*** Data ***

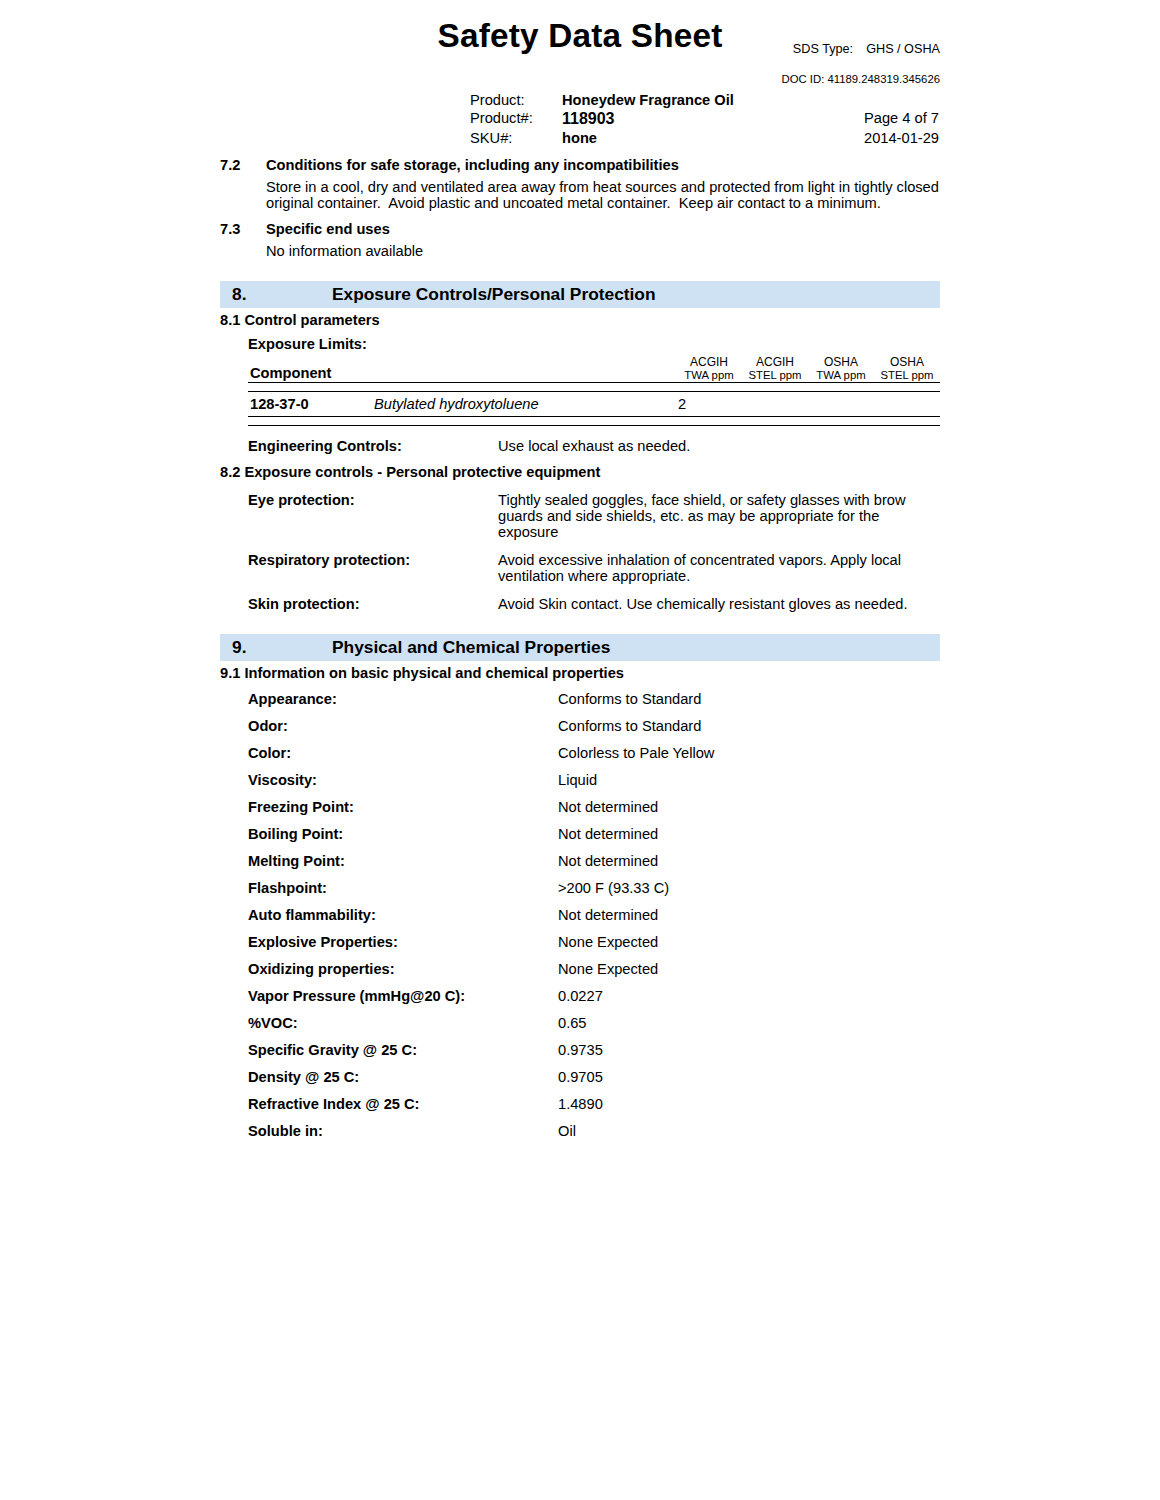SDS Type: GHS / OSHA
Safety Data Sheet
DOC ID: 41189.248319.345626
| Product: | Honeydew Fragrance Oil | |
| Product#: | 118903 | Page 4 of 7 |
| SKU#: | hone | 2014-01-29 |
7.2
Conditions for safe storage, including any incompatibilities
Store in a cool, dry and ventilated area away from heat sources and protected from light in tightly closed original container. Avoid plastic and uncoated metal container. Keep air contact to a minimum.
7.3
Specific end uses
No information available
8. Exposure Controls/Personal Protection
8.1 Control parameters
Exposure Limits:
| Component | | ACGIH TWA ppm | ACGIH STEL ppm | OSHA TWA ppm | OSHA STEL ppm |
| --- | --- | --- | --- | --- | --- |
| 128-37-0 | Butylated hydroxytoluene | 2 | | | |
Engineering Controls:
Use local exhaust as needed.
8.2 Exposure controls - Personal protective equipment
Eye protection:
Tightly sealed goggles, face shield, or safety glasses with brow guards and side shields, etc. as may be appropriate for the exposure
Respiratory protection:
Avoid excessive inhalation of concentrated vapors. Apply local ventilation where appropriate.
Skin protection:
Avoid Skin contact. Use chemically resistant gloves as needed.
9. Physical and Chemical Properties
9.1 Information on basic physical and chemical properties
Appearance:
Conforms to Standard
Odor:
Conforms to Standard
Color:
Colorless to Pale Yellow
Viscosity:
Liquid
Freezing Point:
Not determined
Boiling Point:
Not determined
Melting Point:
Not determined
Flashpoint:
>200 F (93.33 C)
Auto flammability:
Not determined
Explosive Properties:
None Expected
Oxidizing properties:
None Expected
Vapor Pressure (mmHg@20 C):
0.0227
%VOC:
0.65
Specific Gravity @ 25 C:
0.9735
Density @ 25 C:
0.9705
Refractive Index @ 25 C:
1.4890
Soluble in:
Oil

*** End of Data ***

(Description of the task) In the records above, how many lines hold "Product"? Only the number is wanted.

(Your solution) 2